Revision as of 08:15, 6 October 2014 by Schindelin (talk | contribs) (Initial stab)
(diff) ← Older revision | Latest revision (diff) | Newer revision → (diff)

What are reproducible builds?

I software version (or build) is called reproducible if it is easy to re-generate the exact same software application from the source code.

For example, you can refer to "ImageJ 1.49g" as a reproducible build, or to Sholl Analysis 3.4.3, while referring to "ImageJ" is irreproducible.

It gets more subtle when making heavy use of software libraries (sometimes called dependencies). It is known, for example, that many plugins in the now-defunct MacBiophotonics distribution of ImageJ worked fine with ImageJ 1.42l, but stopped working somewhere between that version and ImageJ 1.44e. That is, referring to, say, the Colocalisation Analysis plugin does not refer to a reproducible build because it is very hard to re-generate a working Colocalisation Analysis and ImageJ 1.x version that could be used to verify previously published results.

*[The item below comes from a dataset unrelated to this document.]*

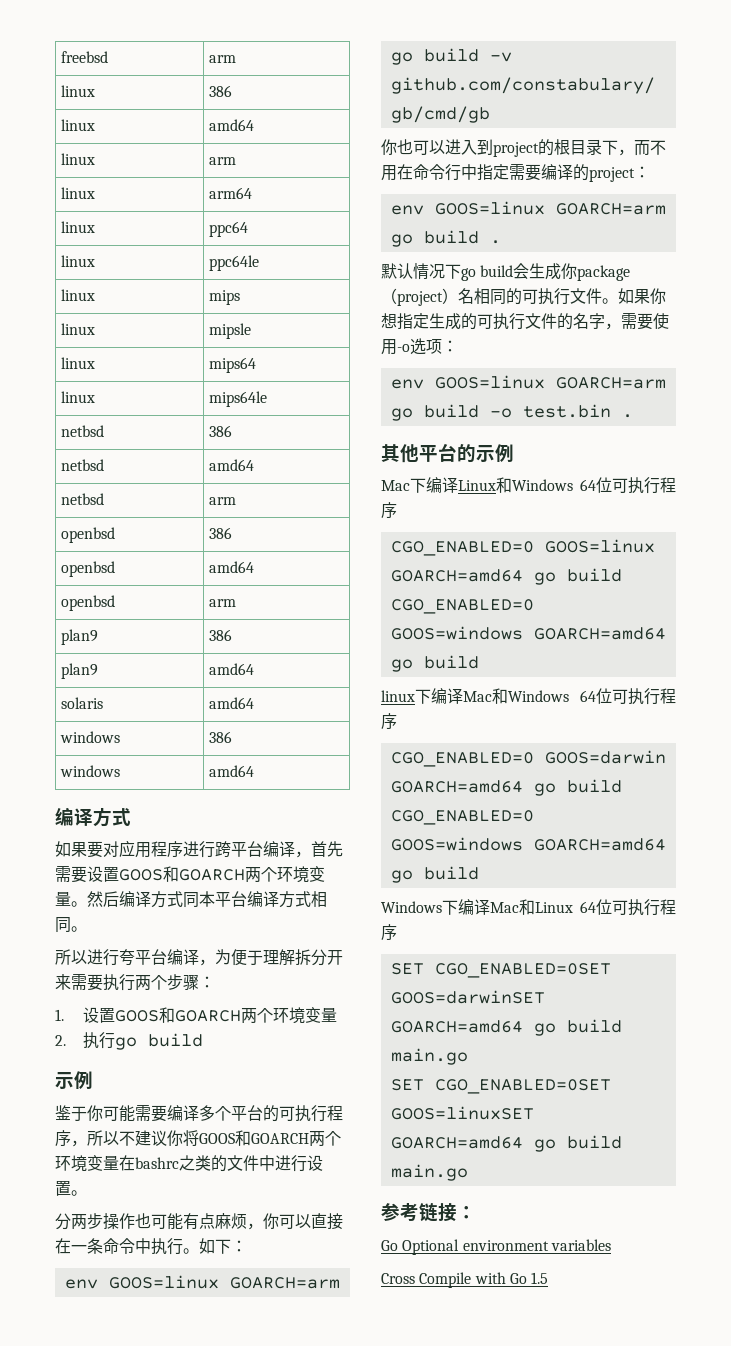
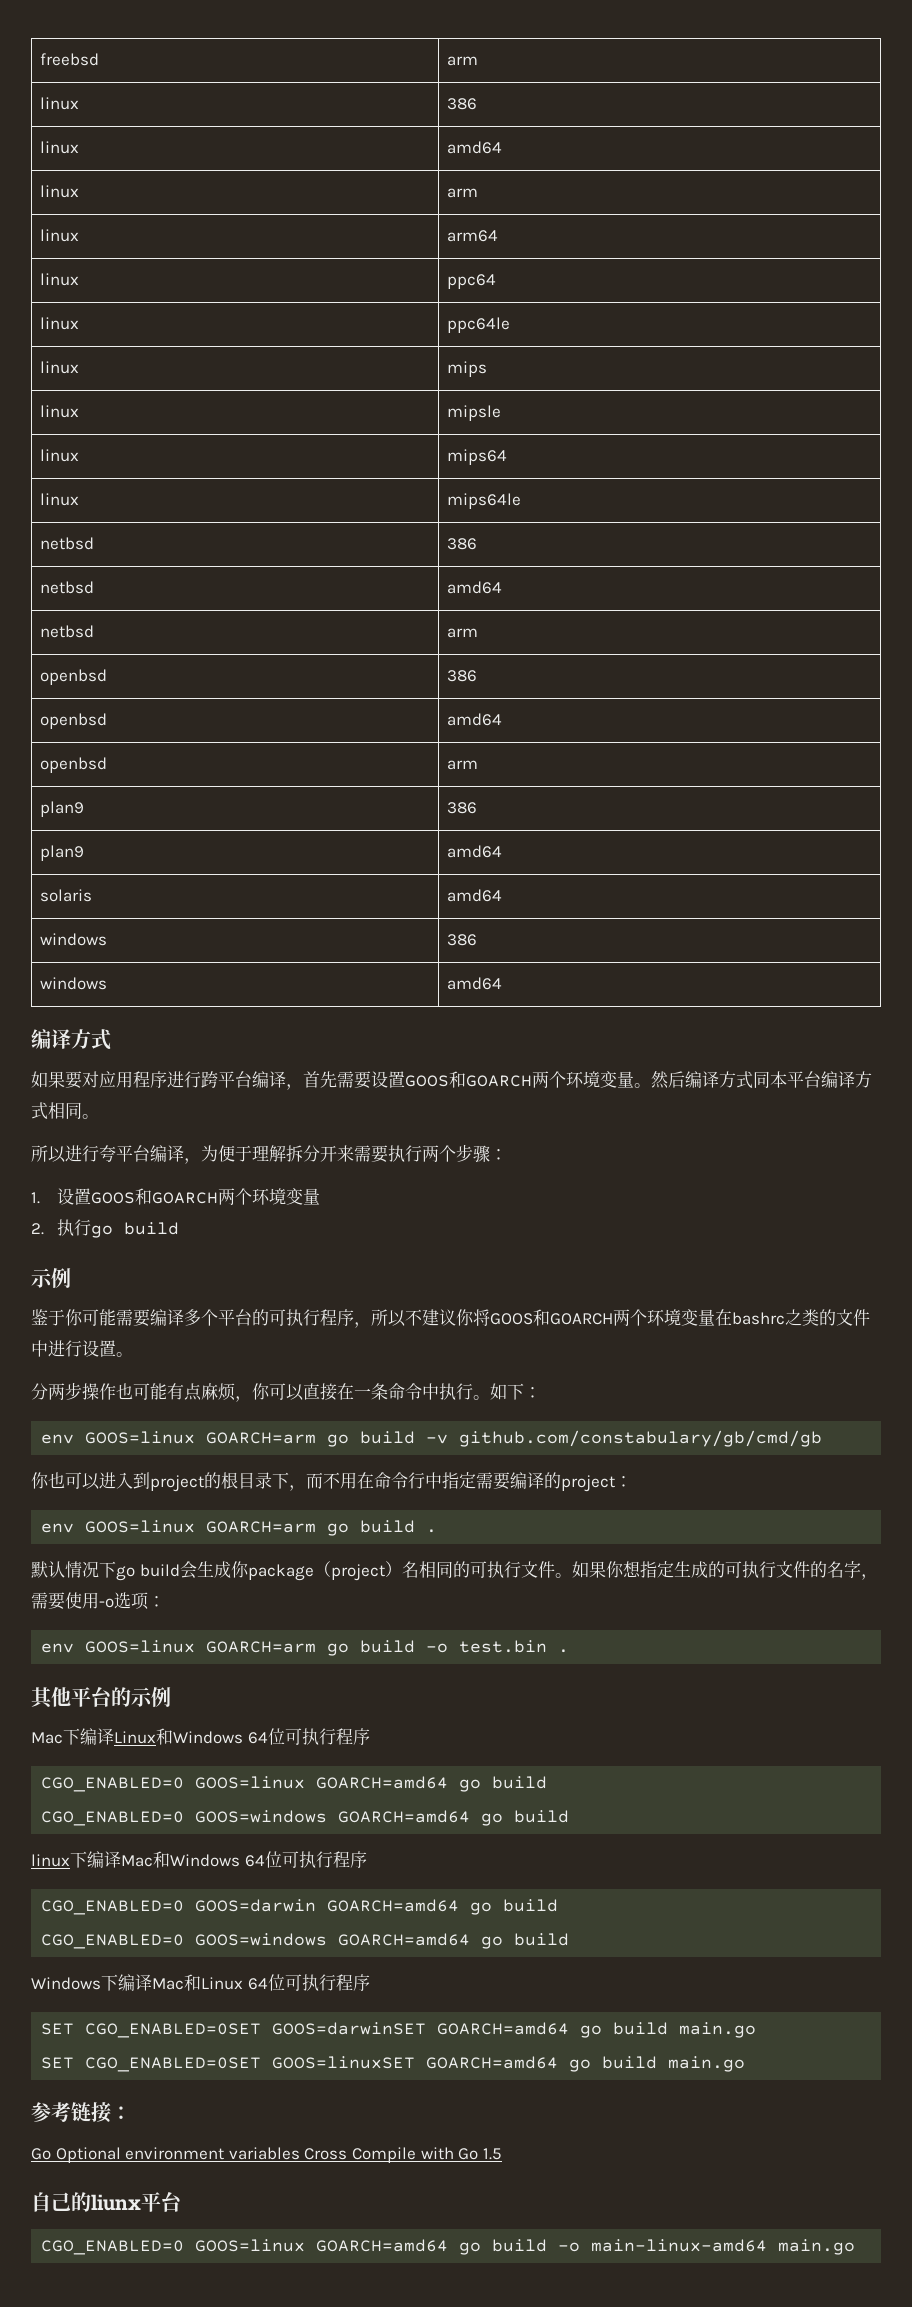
(611, 1245) // -> (300, 2153) none
(549, 1278) none -> [31,2192,182,2212] [41,2239,856,2255] // 自己的liunx平台 // CGO_ENABLED=0 GOOS=linux GOARCH=amd64 go build -o main-linux-amd64 main.go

Why are reproducible builds so essential for science?

Arguably the most important thing in science is to gain insights about nature that can be verified by other researchers. It is this mission for which Fiji/ImageJ stand, and it is the sole reason why Fiji and ImageJ are Open Source.

To verify results, it is absolutely necessary to be able to reproduce results claimed in scientific articles, and in the interest of efficiency, it should be easy to reproduce the results, and it should also be easy to scrutinize the used methods – incorrect results can be artifacts of flawed algorithms, after all.

To that end, it should be obvious that researchers need to have the ability to inspect the exact source code corresponding to the software used to generate the results to be verified. In other words, reproducible builds are required for sound scientific research.